O caminho de Ortiz foi diferente, pois ela conseguiu um lugar para si mesma depois de passar dos 30 anos. "Há uma questão de estar na hora certa, no lugar certo, porque quando eu era mais jovem, havia uma geração na seleção espanhola com Laia Palau, Silvia Domínguez, Cristina Ouviña, havia uma qualidade espetacular. Agora há uma mudança de geração, essa oportunidade surgiu e elas puderam estar em um nível espetacular, o que abriu as portas para elas", disse ela.
"Chegou a mim quando tinha de chegar, e eu entendi que nunca tenho de comparar caminhos, cada um tem o seu e todos estão bem, todos são legais, desde que você esteja bem consigo mesmo e tenha consciência de que fez tudo o que podia em todos os momentos, e com isso estou muito tranquila", acrescentou.
"EU TRABALHO DURO NÃO APENAS PARA SER UMA JOGADORA MELHOR, MAS TAMBÉM UMA PESSOA MELHOR".
Embora seja difícil para ela dizer que é uma jogadora de basquete. "É errado eu dizer isso sobre mim mesma, não sei", disse ela. "O que eu sei é que nunca parei de trabalhar e que trabalhei muito nas sombras, não apenas em nível esportivo, mas também em nível pessoal, trabalhando com psicólogos e tentando ser não apenas a melhor jogadora possível, mas também a melhor pessoa", revelou.
E esse processo não tem sido fácil, com "muitos momentos" em que ela não gostava de jogar basquete, até que surgiu o Zaragoza. "Em minha carreira, houve momentos em que joguei mais por inércia do que por prazer em algo pelo qual sou apaixonada.
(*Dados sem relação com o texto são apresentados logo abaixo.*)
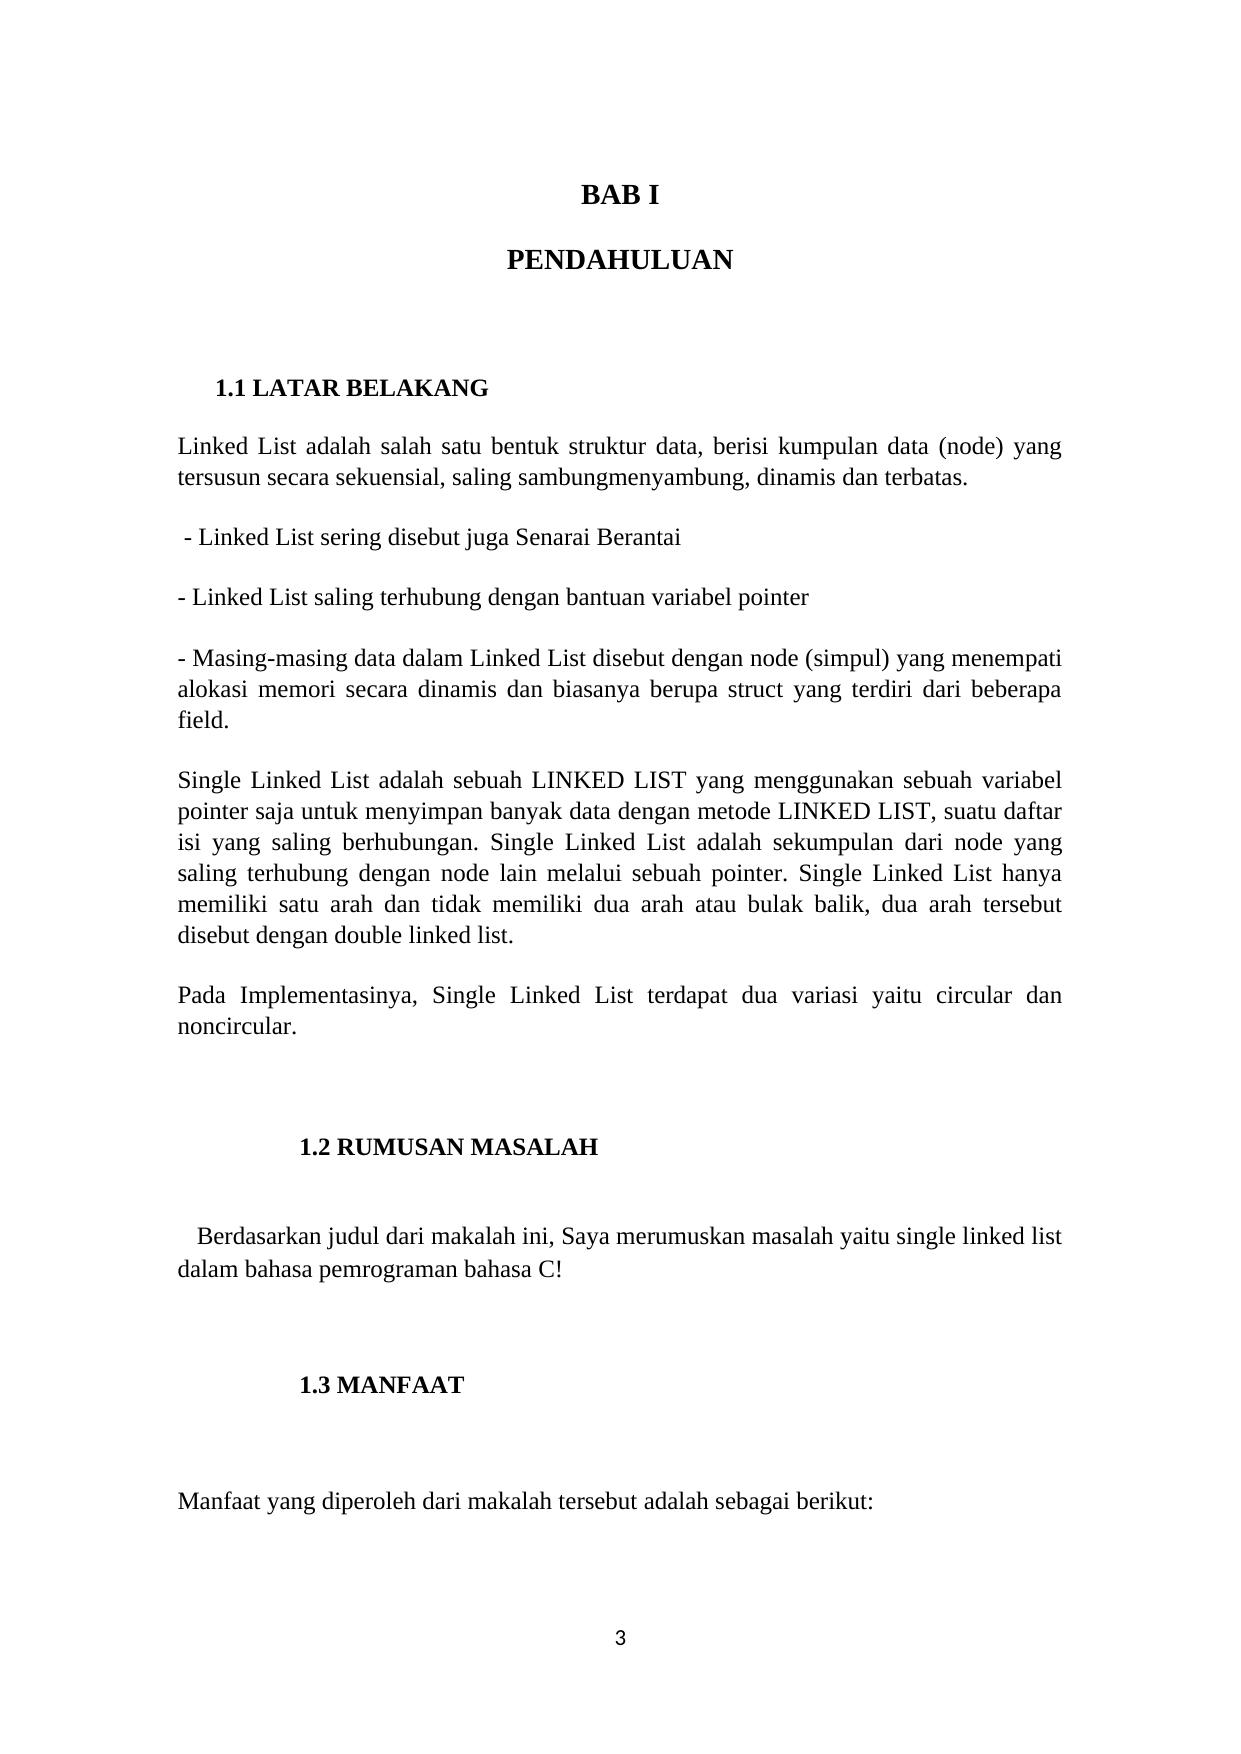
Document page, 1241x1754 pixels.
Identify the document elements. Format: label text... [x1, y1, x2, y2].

subtitle PENDAHULUAN [177, 242, 1063, 276]
subtitle BAB I [177, 177, 1063, 211]
text Pada Implementasinya, Single Linked List terdapat dua variasi yaitu circular dan noncircular. [177, 980, 1063, 1040]
text - Masing-masing data dalam Linked List disebut dengan node (simpul) yang menempati alokasi memori secara dinamis dan biasanya berupa struct yang terdiri dari beberapa field. [177, 643, 1063, 733]
text - Linked List saling terhubung dengan bantuan variabel pointer [177, 582, 1063, 611]
subtitle 1.3 MANFAAT [299, 1370, 1063, 1399]
text - Linked List sering disebut juga Senarai Berantai [177, 522, 1063, 551]
text Berdasarkan judul dari makalah ini, Saya merumuskan masalah yaitu single linked list dalam bahasa pemrograman bahasa C! [177, 1221, 1063, 1283]
text Single Linked List adalah sebuah LINKED LIST yang menggunakan sebuah variabel pointer saja untuk menyimpan banyak data dengan metode LINKED LIST, suatu daftar isi yang saling berhubungan. Single Linked List adalah sekumpulan dari node yang saling terhubung dengan node lain melalui sebuah pointer. Single Linked List hanya memiliki satu arah dan tidak memiliki dua arah atau bulak balik, dua arah tersebut disebut dengan double linked list. [177, 765, 1063, 949]
subtitle 1.2 RUMUSAN MASALAH [299, 1132, 1063, 1161]
text Linked List adalah salah satu bentuk struktur data, berisi kumpulan data (node) yang tersusun secara sekuensial, saling sambungmenyambung, dinamis dan terbatas. [177, 431, 1063, 491]
text Manfaat yang diperoleh dari makalah tersebut adalah sebagai berikut: [177, 1486, 1063, 1514]
subtitle LATAR BELAKANG [215, 373, 1063, 402]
Em Zaragoza, eles confiaram em mim em um momento em que ninguém precisava confiar. Eles tornaram tudo o mais fácil possível para mim, e eu me considero uma pessoa muito leal e grata, e minha maneira de agradecê-los em troca foi mostrar o nível em que joguei", confessou.
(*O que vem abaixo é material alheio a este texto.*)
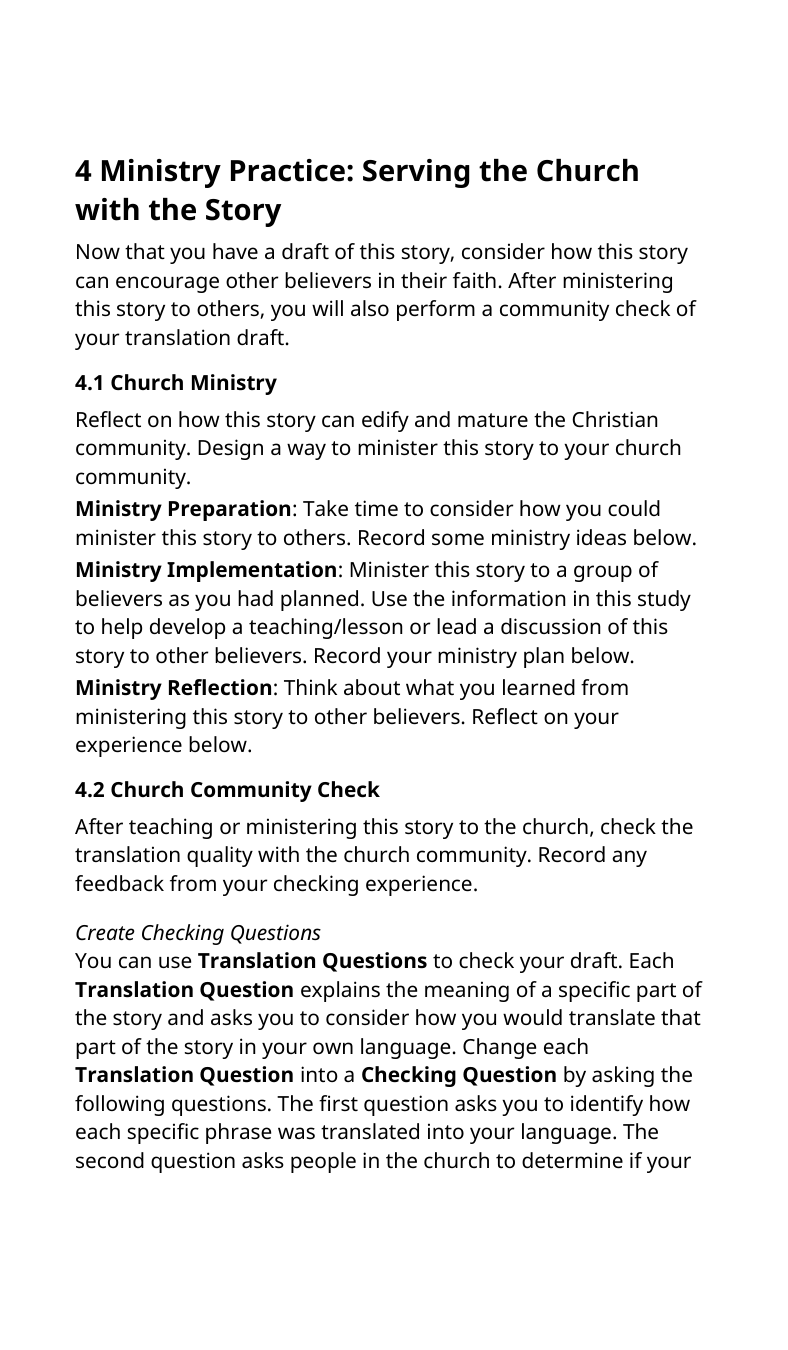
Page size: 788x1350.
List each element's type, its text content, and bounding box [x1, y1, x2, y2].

text Ministry Implementation: Minister this story to a group of believers as you had planned. Use the information in this study to help develop a teaching/lesson or lead a discussion of this story to other believers. Record your ministry plan below. [75, 555, 712, 669]
subtitle 4.2 Church Community Check [75, 775, 712, 804]
text You can use Translation Questions to check your draft. Each Translation Question explains the meaning of a specific part of the story and asks you to consider how you would translate that part of the story in your own language. Change each Translation Question into a Checking Question by asking the following questions. The first question asks you to identify how each specific phrase was translated into your language. The second question asks people in the church to determine if your translation of the phrase expresses the meaning clearly, accurately, and naturally. Look at the following examples to see how to change Translation Questions into Checking Questions: [75, 947, 712, 1174]
subtitle Create Checking Questions [75, 918, 712, 947]
text Ministry Preparation: Take time to consider how you could minister this story to others. Record some ministry ideas below. [75, 494, 712, 551]
text After teaching or ministering this story to the church, check the translation quality with the church community. Record any feedback from your checking experience. [75, 812, 712, 897]
text Ministry Reflection: Think about what you learned from ministering this story to other believers. Reflect on your experience below. [75, 673, 712, 759]
subtitle 4 Ministry Practice: Serving the Church with the Story [75, 150, 712, 229]
subtitle 4.1 Church Ministry [75, 368, 712, 397]
text Now that you have a draft of this story, consider how this story can encourage other believers in their faith. After ministering this story to others, you will also perform a community check of your translation draft. [75, 238, 712, 351]
text Reflect on how this story can edify and mature the Christian community. Design a way to minister this story to your church community. [75, 405, 712, 490]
Agora, ela faz parte da equipe que defenderá a medalha de prata continental conquistada pela Espanha no Eurobasket de 18 a 29 de junho. "Eu estabeleço o padrão diariamente. Ao longo dos anos, tornei-me muito cautelosa nesse sentido, e muito cotidiana, para entender que, no final das contas, o objetivo final é o primeiro jogo e, com o passar do tempo, pensaremos no segundo e até onde chegaremos", disse ela, cautelosa.
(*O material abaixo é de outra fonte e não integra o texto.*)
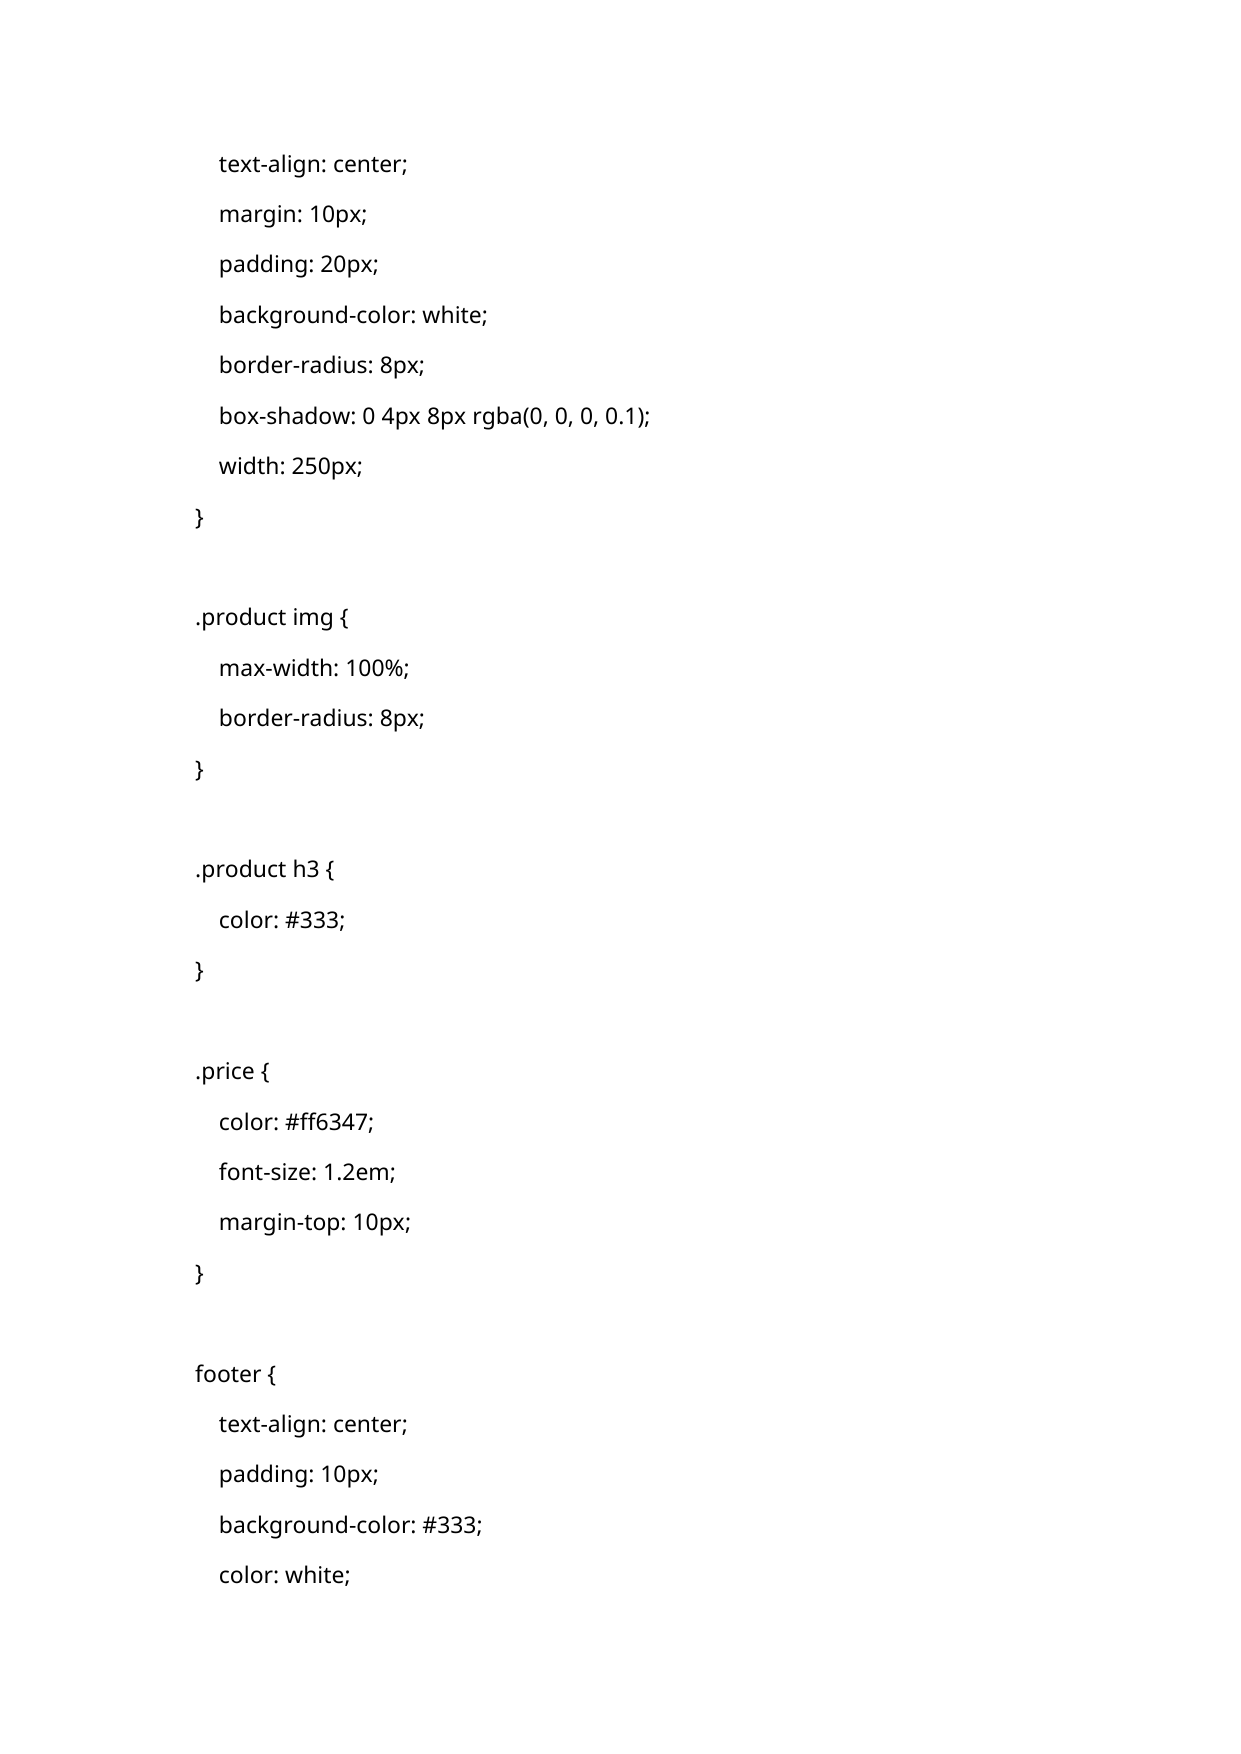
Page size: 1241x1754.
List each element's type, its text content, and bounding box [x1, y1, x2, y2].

text text-align: center; [148, 148, 1093, 179]
text border-radius: 8px; [148, 702, 1093, 733]
text footer { [148, 1358, 1093, 1389]
text background-color: white; [148, 299, 1093, 330]
text color: white; [148, 1559, 1093, 1591]
text text-align: center; [148, 1408, 1093, 1439]
text } [148, 753, 1093, 784]
text background-color: #333; [148, 1509, 1093, 1540]
text max-width: 100%; [148, 652, 1093, 683]
text } [148, 501, 1093, 532]
text padding: 20px; [148, 248, 1093, 280]
text } [148, 1257, 1093, 1288]
text border-radius: 8px; [148, 349, 1093, 381]
text margin-top: 10px; [148, 1206, 1093, 1238]
text margin: 10px; [148, 198, 1093, 229]
text } [148, 954, 1093, 986]
text .product img { [148, 601, 1093, 633]
text color: #333; [148, 904, 1093, 935]
text font-size: 1.2em; [148, 1156, 1093, 1187]
text .product h3 { [148, 853, 1093, 885]
text color: #ff6347; [148, 1106, 1093, 1137]
text width: 250px; [148, 450, 1093, 481]
text .price { [148, 1055, 1093, 1086]
text box-shadow: 0 4px 8px rgba(0, 0, 0, 0.1); [148, 400, 1093, 431]
text padding: 10px; [148, 1458, 1093, 1490]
"Os valores que a Família transmite são valores que eu compartilho. O desejo de vencer, a competitividade, o fato de não desistir, de lutar o jogo inteiro. Todos nós, jogadores espanhóis, temos isso dentro de nós, é algo natural", explicou ela como um dos segredos para lutar contra os melhores.
Por fim, ela lamentou a ausência de jogadoras com "muito peso" no jogo da equipe, como María Conde e Megan Gustafson. "O bom é que, quando essas coisas acontecem, há outras que se destacam, e também quando você tem jogadoras de tanta qualidade, não acho que haverá problemas com jogadoras que possam dar um pouco mais. A situação é a que é, o melhor é entendê-la e aproveitá-la ao máximo", concluiu.